A look at the strange nature of small talk featuring Parks and Rec references

One of the most significant things I’ve learned while working at a restaurant, along with keeping the water I pour from spilling onto a poor diner’s lap and balancing heavy trays of disregarded dishes, is how much we are compelled to talk small in our everyday lives. I’ve also learned, as a result, that I actually, really, sincerely dislike small talk.

Some of you might agree with April, on Parks and Rec:

Despite that, my outlook doesn’t hamper my cheery disposition. It doesn’t make me avoid that casual conversation with strangers, nor does it prevent me from initiating the oh-so dreaded small talk.

Why do I go on like this? Why do we all go on like this, keeping up with pleasantries that I’m certain no one finds pleasant? (I mean, are there really people out there who enjoy talking about the weather?)

There’s the social aspect of it, of course, of wanting to be polite, personable and showing your interest in another human. But for me, there’s also an another reason.

It gives me a sense of power. Despite the fact that I hate this silly social convention and know when I ask how you are, you’re going to give an ambiguous, impersonal response like ‘Good,’ and then when you ask me the same, I’m going to give an equally ambiguous, impersonal response like ‘Very well, thanks’ — Despite all that and the fact that I’m probably never going to see you again — I’m still going to uphold the societal norms of small talk because, frankly, I feel like an amicable boss when it’s over. I feel like I survived and I conquered. Like I deserve a pat on the back for being the graceful social butterfly that I am. Few things can match the relief felt after successfully talking small and keeping all awkwardness to a minimal.

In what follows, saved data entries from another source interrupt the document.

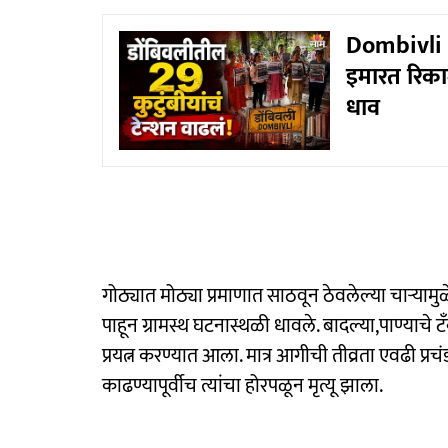
Dombivli : 
इमारत रिका
धाव
गोठ्यात मोठ्या प्रमाणात साठवून ठेवलेल्या चाऱ्यामुळ
पाहून ग्रामस्थ घटनास्थळी धावले. बादल्या,पाण्याच
प्रयत्न करण्यात आला. मात्र आगीची तीव्रता एवढी प्र
काढण्यापूर्वीच त्यांचा होरपळून मृत्यू झाला.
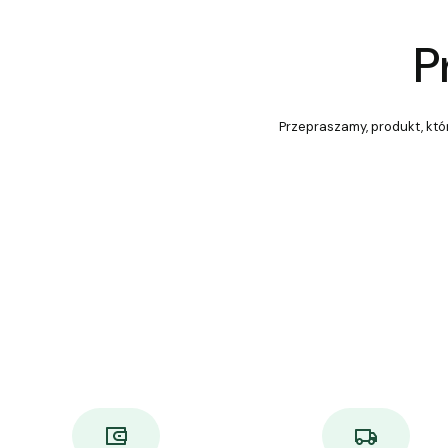
P
Przepraszamy, produkt, któr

Like Ann Perkins, I cherish the challenge of small talk.

Most of all, there’s the triumph of getting someone to talk geniunely. Sure usually there are exchanges like the one I mentioned above, but sometimes people will surprise me and I’ll get an answer besides “good.” It’s those rare instances of “I’ve had a long day” or “I’m just happy to be here,” where people open up with their true feelings, that makes it worthwhile. Or even the “Did you hear about the latest news in Indiana?” where I get to gain new knowledge or “What’s that book about?” where I get to share new knowledge. Sometimes people even throw you curveballs, like “What do you expect from life?” where I think about the question long after the conversation is over.

I think small talk is like running. Even the most enthusiastic experts can claim to enjoy it wholeheartedly, but sometimes it can be hard to love. Like in the middle of a marathon.

I guess what I actually dislike about small talk is the principle of it. That we first have to toil through safe, sometimes insincere topics like weather and how the day’s been so far, when making acquaintances. That’s not always the case, of course, which is why I remain eager regardless of how boring or awkward the small talk might seem at first. Because between the many painfully formal interactions you have, you’re bound to have a few authentic and enjoyable ones, where everyone isn’t just “good” or “great.”

Also, because it’s just NICE.

If you’re ever in a tough spot with small talk, just take a cue from April and Andy. You can never go wrong with fake laughter and “The economy.”